### Data block
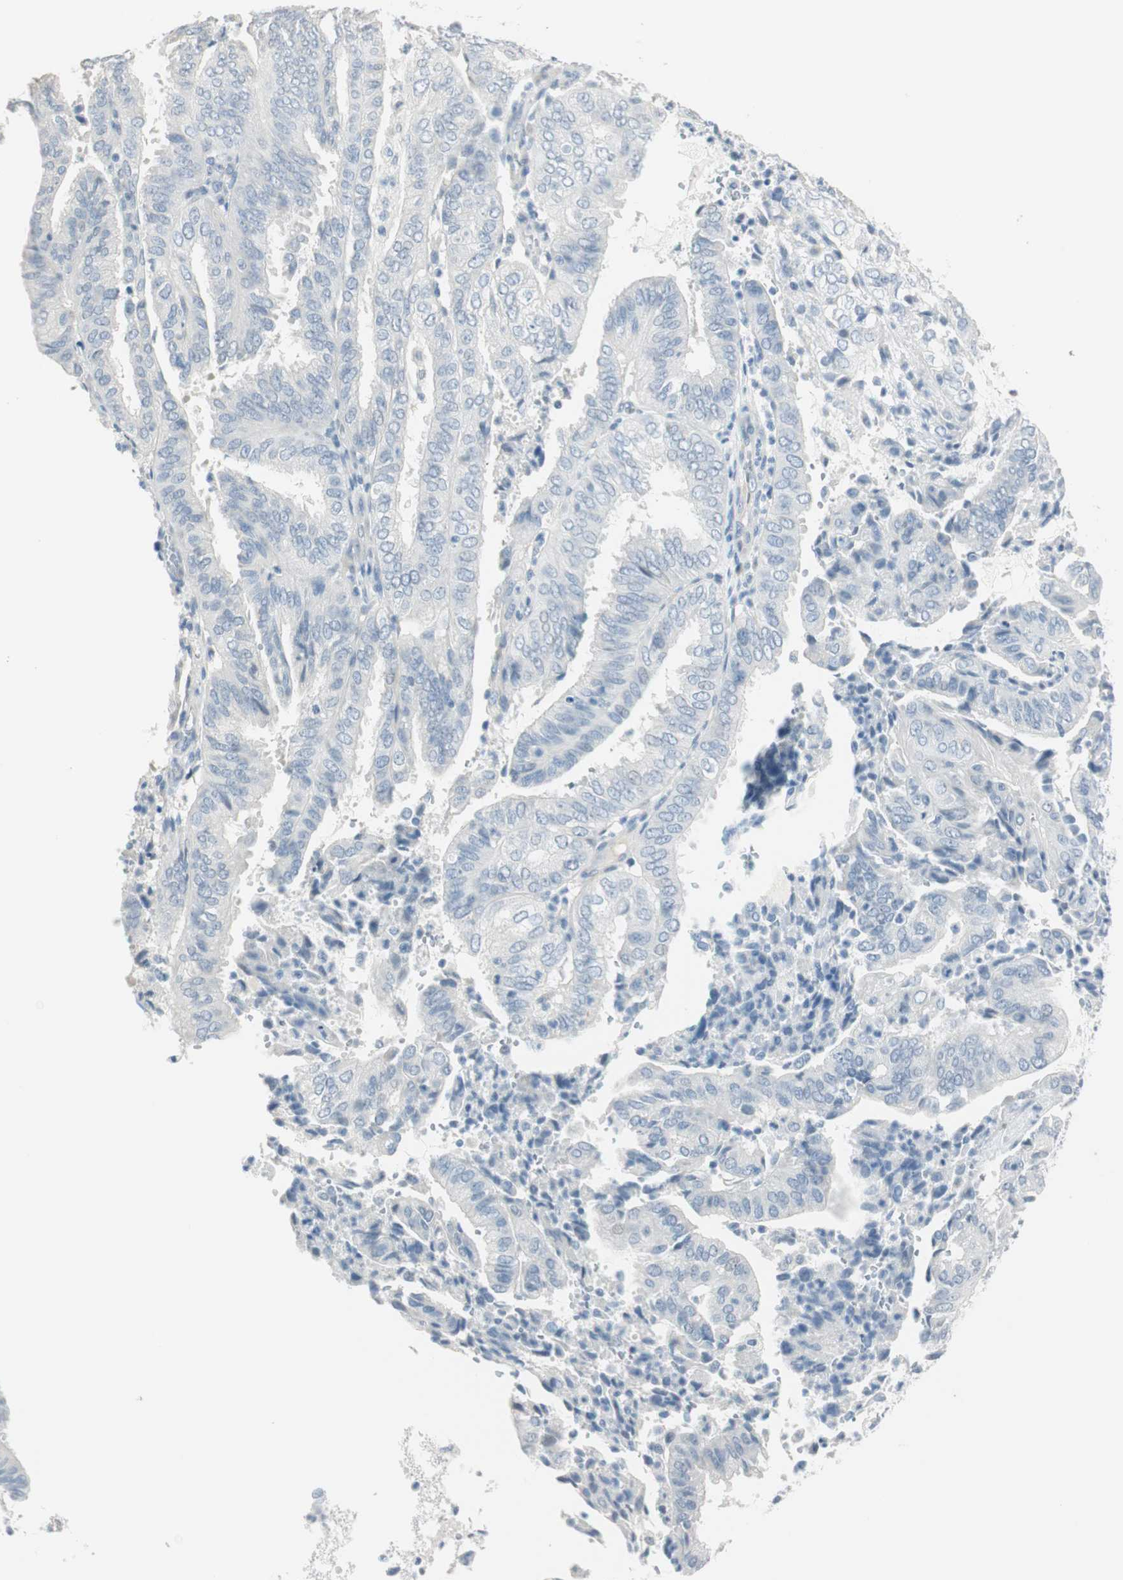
{"staining": {"intensity": "negative", "quantity": "none", "location": "none"}, "tissue": "endometrial cancer", "cell_type": "Tumor cells", "image_type": "cancer", "snomed": [{"axis": "morphology", "description": "Adenocarcinoma, NOS"}, {"axis": "topography", "description": "Uterus"}], "caption": "Immunohistochemical staining of adenocarcinoma (endometrial) demonstrates no significant positivity in tumor cells.", "gene": "MLLT10", "patient": {"sex": "female", "age": 60}}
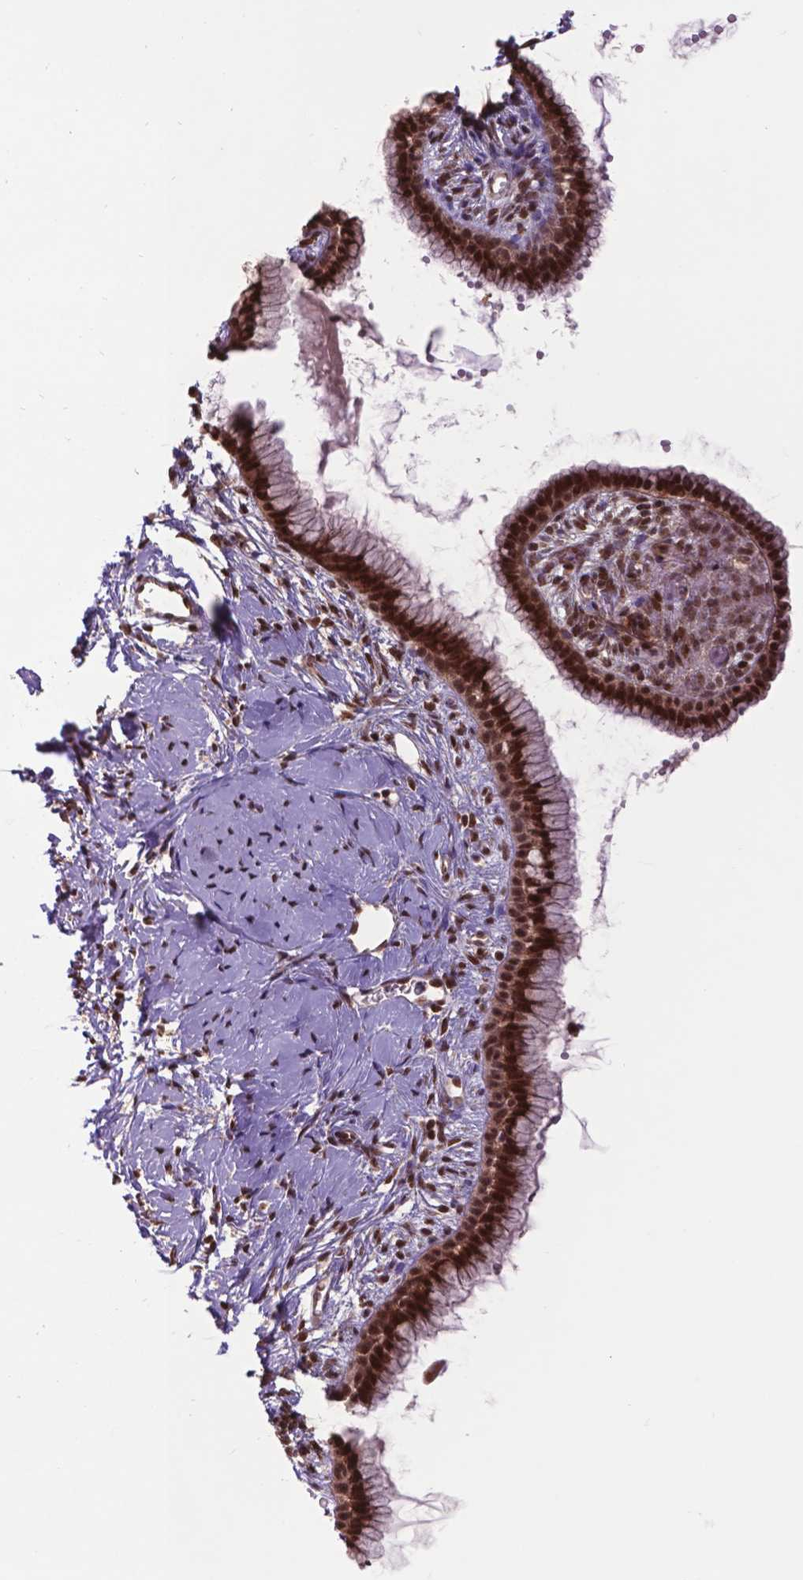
{"staining": {"intensity": "strong", "quantity": ">75%", "location": "nuclear"}, "tissue": "cervix", "cell_type": "Glandular cells", "image_type": "normal", "snomed": [{"axis": "morphology", "description": "Normal tissue, NOS"}, {"axis": "topography", "description": "Cervix"}], "caption": "Brown immunohistochemical staining in benign human cervix demonstrates strong nuclear expression in about >75% of glandular cells.", "gene": "CSNK2A1", "patient": {"sex": "female", "age": 40}}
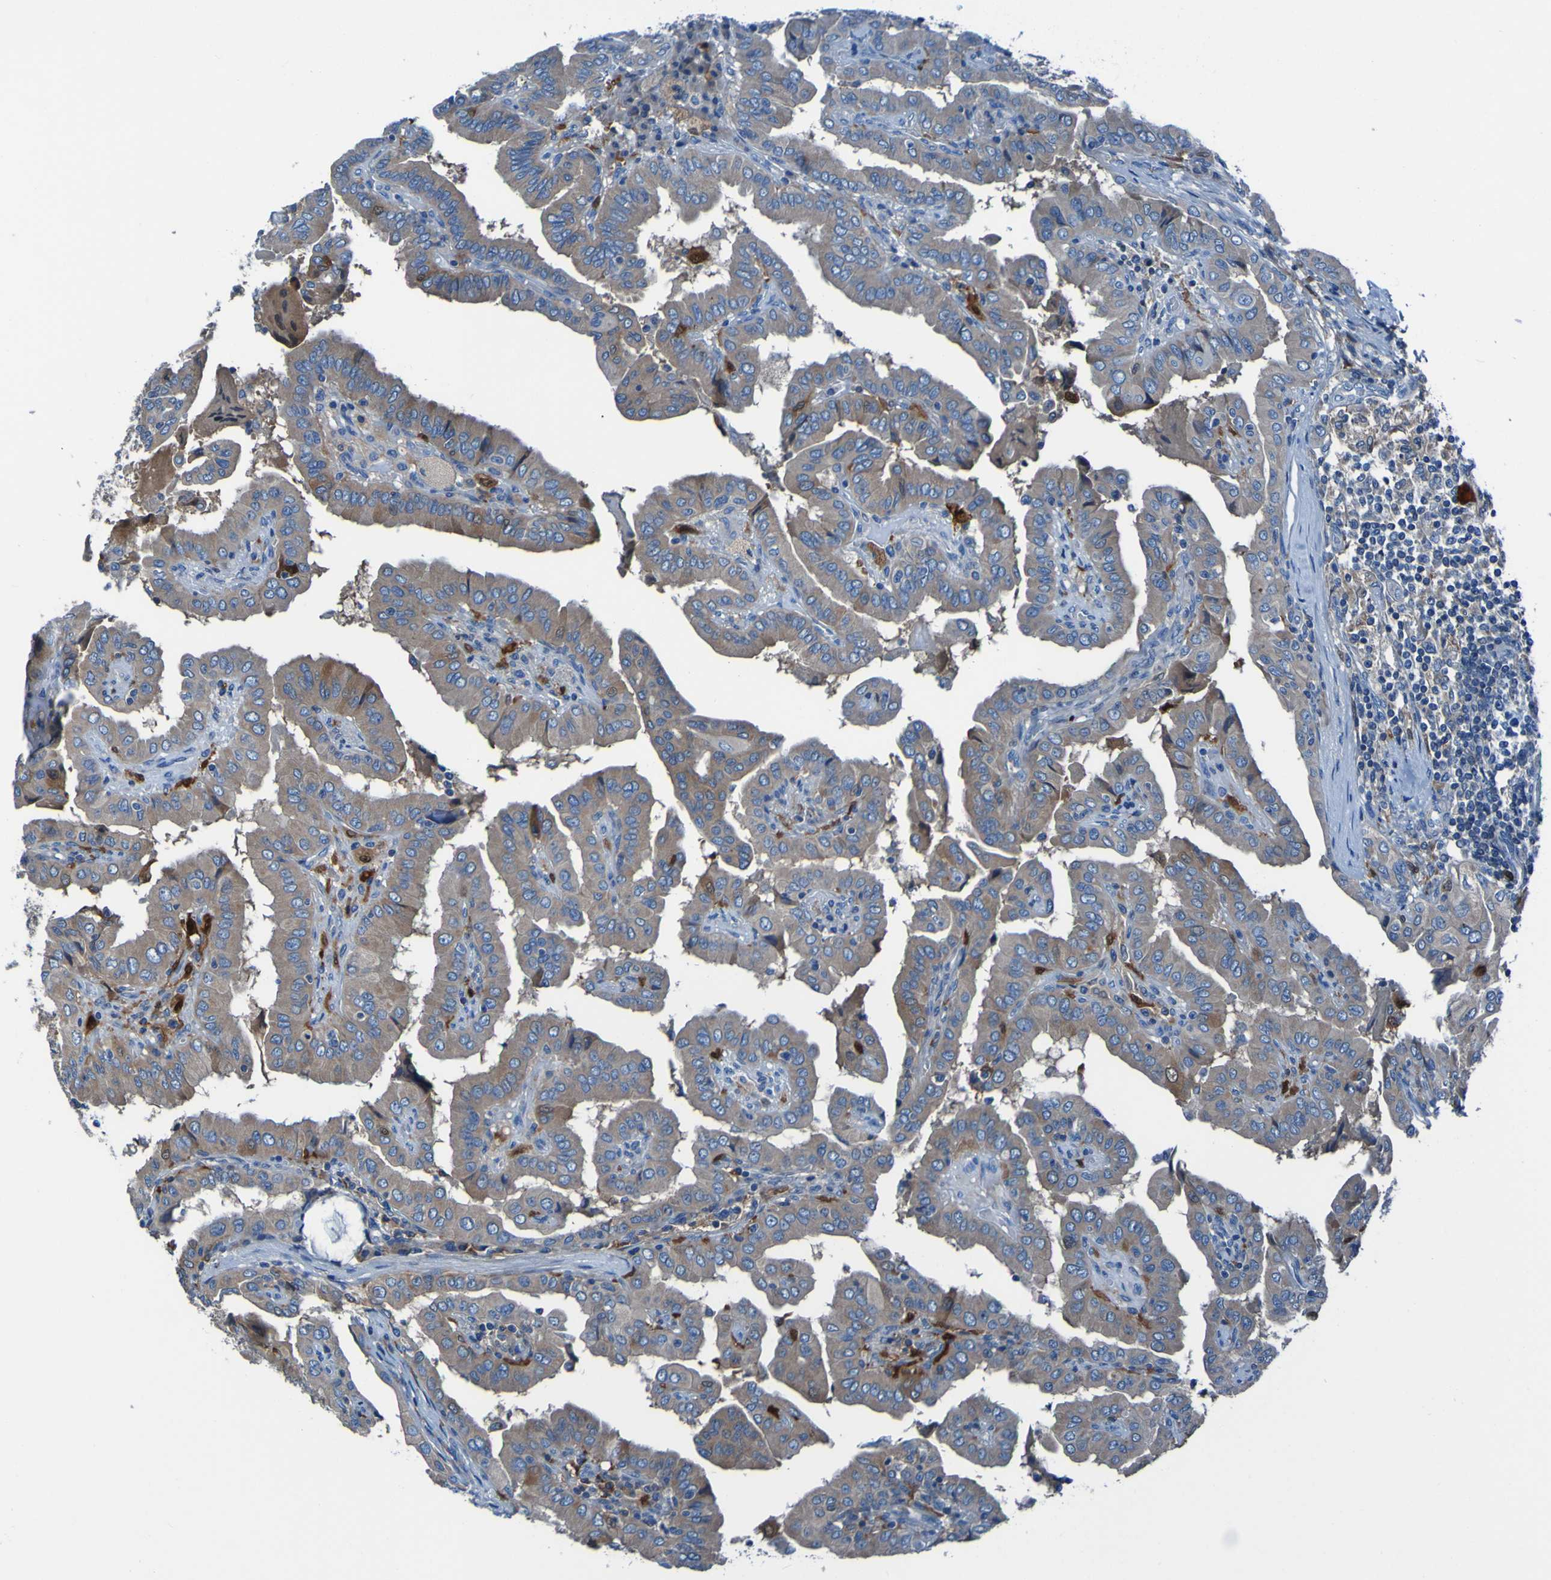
{"staining": {"intensity": "weak", "quantity": "25%-75%", "location": "cytoplasmic/membranous"}, "tissue": "thyroid cancer", "cell_type": "Tumor cells", "image_type": "cancer", "snomed": [{"axis": "morphology", "description": "Papillary adenocarcinoma, NOS"}, {"axis": "topography", "description": "Thyroid gland"}], "caption": "Immunohistochemical staining of thyroid papillary adenocarcinoma reveals low levels of weak cytoplasmic/membranous protein staining in approximately 25%-75% of tumor cells.", "gene": "RAB5B", "patient": {"sex": "male", "age": 33}}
######
**Assigned task**
The listing above must be printed again exactly, minus its pictures.

**Finished exercise**
{"staining": {"intensity": "negative", "quantity": "none", "location": "none"}, "tissue": "endometrial cancer", "cell_type": "Tumor cells", "image_type": "cancer", "snomed": [{"axis": "morphology", "description": "Adenocarcinoma, NOS"}, {"axis": "topography", "description": "Uterus"}], "caption": "Immunohistochemical staining of adenocarcinoma (endometrial) demonstrates no significant positivity in tumor cells.", "gene": "MLLT10", "patient": {"sex": "female", "age": 60}}
{"staining": {"intensity": "strong", "quantity": ">75%", "location": "nuclear"}, "tissue": "cervix", "cell_type": "Glandular cells", "image_type": "normal", "snomed": [{"axis": "morphology", "description": "Normal tissue, NOS"}, {"axis": "topography", "description": "Cervix"}], "caption": "Brown immunohistochemical staining in benign human cervix demonstrates strong nuclear expression in about >75% of glandular cells.", "gene": "CSNK2A1", "patient": {"sex": "female", "age": 40}}
{"staining": {"intensity": "weak", "quantity": "25%-75%", "location": "cytoplasmic/membranous"}, "tissue": "thyroid cancer", "cell_type": "Tumor cells", "image_type": "cancer", "snomed": [{"axis": "morphology", "description": "Papillary adenocarcinoma, NOS"}, {"axis": "topography", "description": "Thyroid gland"}], "caption": "Immunohistochemical staining of thyroid papillary adenocarcinoma reveals low levels of weak cytoplasmic/membranous protein staining in approximately 25%-75% of tumor cells.", "gene": "RAB5B", "patient": {"sex": "male", "age": 33}}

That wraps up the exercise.